Pablo Neruda is reputed to have written the saddest poem ever; you can read it here. It is an amazing poem, and the saddest ever? I have thought not, largely because it is about discarded love, and there are sadder things to write about.
Then I discovered this poem, by Anna Akhmatova. This poem is a candidate for the saddest ever poem.
This Cruel Age has Deflected me… by Anna Akhmatova
This cruel age has deflected me,
like a river from its course.
strayed from its familiar shores,
my changeling life has flowed
into a sister channel.
How many spectacles I’ve missed;
the curtain rising without me,
and falling too. How many friends
I never had the chance to meet.
Here in the only city I can claim,
where I could sleepwalk and not lose my way,
how many foreign skylines I can dream,
Not to be witnessed through my tears.
And how many verses I have failed to write!

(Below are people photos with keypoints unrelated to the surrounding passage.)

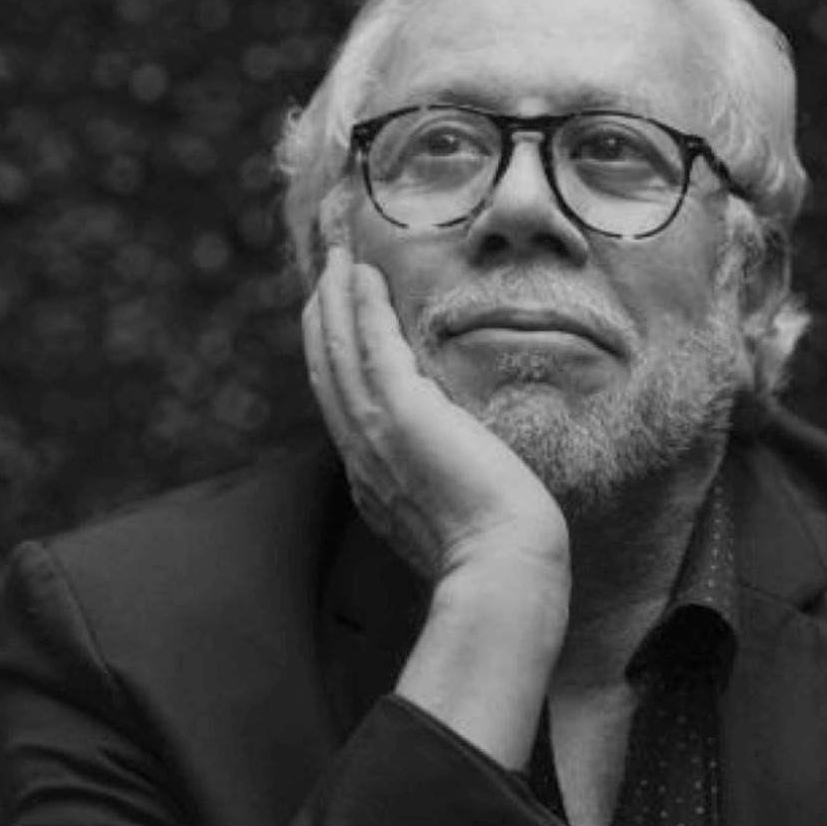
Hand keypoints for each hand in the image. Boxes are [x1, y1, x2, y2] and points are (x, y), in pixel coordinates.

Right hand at [303, 249, 568, 585]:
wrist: (503, 565)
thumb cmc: (499, 549)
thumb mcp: (454, 512)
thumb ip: (443, 482)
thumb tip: (460, 457)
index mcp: (372, 480)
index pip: (342, 406)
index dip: (334, 360)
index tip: (336, 323)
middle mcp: (361, 455)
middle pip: (326, 372)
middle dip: (323, 320)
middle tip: (325, 276)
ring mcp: (374, 433)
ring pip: (338, 351)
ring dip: (335, 299)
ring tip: (338, 260)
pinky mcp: (400, 413)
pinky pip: (371, 345)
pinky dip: (363, 305)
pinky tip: (364, 273)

Their secret chorus stalks me
close behind. One day, perhaps,
they’ll strangle me.
I know beginnings, I know endings too,
and life-in-death, and something else
I’d rather not recall just now.
And a certain woman
has usurped my place
and bears my rightful name,
leaving a nickname for my use,
with which I’ve done the best I could.
The grave I go to will not be my own.
But if I could step outside myself
And contemplate the person I am,
I should know at last what envy is.
                   Translated by Stanley Kunitz and Max Hayward
You see this woman has lost everything she could ever have legitimately hoped for – and can count the losses. Please judge the sadness for yourself.
Born Anna Gorenko in 1889 to a wealthy St Petersburg family, it was Anna’s misfortune to reach a creative zenith synchronous with the awful political and social events in Russia in the 20th century. Her father recommended a pseudonym for a female poetry writer, and she chose Akhmatova to put her name foremost alphabetically in indexes of anthologies. Having published three volumes of poems by 1920 – to great acclaim – she was prohibited from publishing again up to her death in 1966. The Russian revolution of 1917, WW2, the Stalin era, and the formation of the USSR, my God, what a sequence.

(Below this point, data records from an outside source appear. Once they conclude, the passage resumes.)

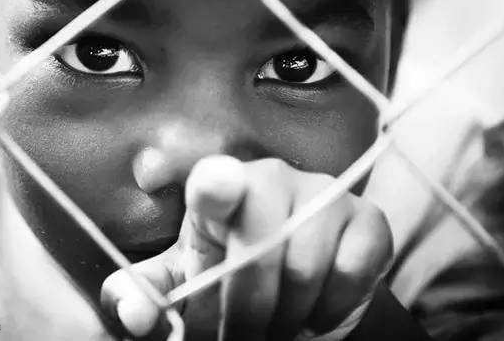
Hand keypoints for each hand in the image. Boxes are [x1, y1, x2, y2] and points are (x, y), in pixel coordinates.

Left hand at [101, 156, 392, 339]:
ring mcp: (326, 194)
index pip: (215, 179)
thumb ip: (150, 298)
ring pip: (304, 268)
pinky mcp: (369, 221)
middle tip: (238, 340)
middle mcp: (274, 178)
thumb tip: (135, 314)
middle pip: (260, 248)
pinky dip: (328, 310)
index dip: (216, 186)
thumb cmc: (231, 273)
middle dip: (244, 312)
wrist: (297, 282)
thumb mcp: (185, 284)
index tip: (215, 190)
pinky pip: (350, 273)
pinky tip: (313, 313)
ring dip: (284, 318)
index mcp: (219, 188)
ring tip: (273, 328)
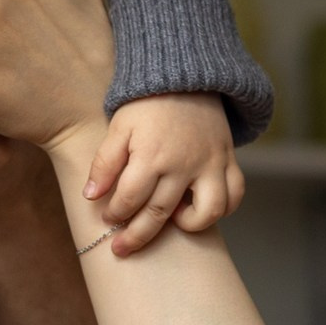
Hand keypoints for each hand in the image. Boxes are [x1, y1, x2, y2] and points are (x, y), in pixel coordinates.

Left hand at [86, 93, 244, 255]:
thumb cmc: (147, 104)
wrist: (185, 75)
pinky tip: (200, 209)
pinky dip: (223, 208)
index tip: (108, 219)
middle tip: (121, 248)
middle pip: (160, 214)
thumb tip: (90, 196)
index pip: (130, 199)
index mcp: (152, 155)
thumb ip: (104, 163)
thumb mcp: (119, 127)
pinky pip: (235, 195)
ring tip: (172, 223)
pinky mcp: (229, 160)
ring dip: (189, 226)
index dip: (115, 214)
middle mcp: (184, 164)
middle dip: (136, 236)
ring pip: (209, 212)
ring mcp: (211, 163)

Joseph Brodsky writes: ‘For a poet of Akhmatova’s stature this meant being buried alive, with a couple of slabs marking the mound’. And her personal losses were enormous. Her first husband, Nicolai Gumilyov, was executed by the state’s security forces, allegedly on Lenin’s direct orders. Nearly her entire circle of friends and associates were murdered in the next 15 years, her son spent 20 years in a Siberian gulag, and her third husband, Nikolai Punin, also died in prison.

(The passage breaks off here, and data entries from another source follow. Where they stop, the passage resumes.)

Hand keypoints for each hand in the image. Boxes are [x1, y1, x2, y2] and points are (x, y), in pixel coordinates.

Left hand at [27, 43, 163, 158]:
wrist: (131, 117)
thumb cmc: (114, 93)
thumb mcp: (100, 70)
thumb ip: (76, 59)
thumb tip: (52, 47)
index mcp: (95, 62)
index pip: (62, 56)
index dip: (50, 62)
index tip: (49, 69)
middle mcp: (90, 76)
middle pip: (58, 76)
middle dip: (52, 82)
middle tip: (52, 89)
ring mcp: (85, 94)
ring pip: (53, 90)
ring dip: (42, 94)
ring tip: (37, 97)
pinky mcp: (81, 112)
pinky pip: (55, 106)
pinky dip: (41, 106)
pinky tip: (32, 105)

The only way she could maintain a poetic practice was to write poetry and memorise it, destroying all notes. Anna would then quietly recite the poem to a close group of about seven people who would also memorise the poem, and asked regularly to recount the poem by Anna. Needless to say, people were executed for crimes much more trivial than this.
Brodsky goes on: ‘At certain periods of history only poetry is capable of dealing with reality by condensing it into something graspable, something that otherwise could not be retained by the mind. In that sense the whole nation to up the pen name of Akhmatova. Thus explaining her popularity and enabling her to speak for the nation.’
The spare nature of her language, beautifully captured by the translators, Stanley Kunitz (himself a major poet) and Max Hayward, is powerful beyond any words which might superficially be more demonstrative. The nobility and restraint of her lines are repeated elsewhere in her work which is almost classical in its ‘pared-down-ness’.
In our age of individuation and transparency it is perhaps impossible to achieve a complete empathy with the suffering of a witness like Anna Akhmatova. Have we lost the power to feel? The poem here details all the things she knows she has missed, things that were even then commonplace in the United States, say, and those parts of Europe not under the already doomed blanket of the mindless oppression of the USSR. And all the poetry she would have otherwise written, bringing her delicate filters and language to subjects she could discuss without fear of ostracism and death as punishment. Stunning are the last lines here where Anna creates an avatar for herself. Another woman who has usurped her place and taken her rightful name, leaving her with only a nickname, and a fate of being buried in a grave that does not bear her name. This, this simulated parody of her life, this can cause her to know the meaning of envy.
Is it any atonement, any reparation at all, that she will be known historically for what she really was, really wrote? We know her truth now, her values and her integrity, her dignity and her strength.
After her death, the philosopher Isaiah Berlin who was a friend said this: ‘The widespread worship of her memory in Soviet Union today, both as an artist and as an unsurrendering human being, has, so far as I know, no parallel. The legend of her life and unyielding passive resistance to what she regarded as unworthy of her country and herself, transformed her into a [remarkable] figure not merely in Russian literature, but in Russian history in the 20th century.’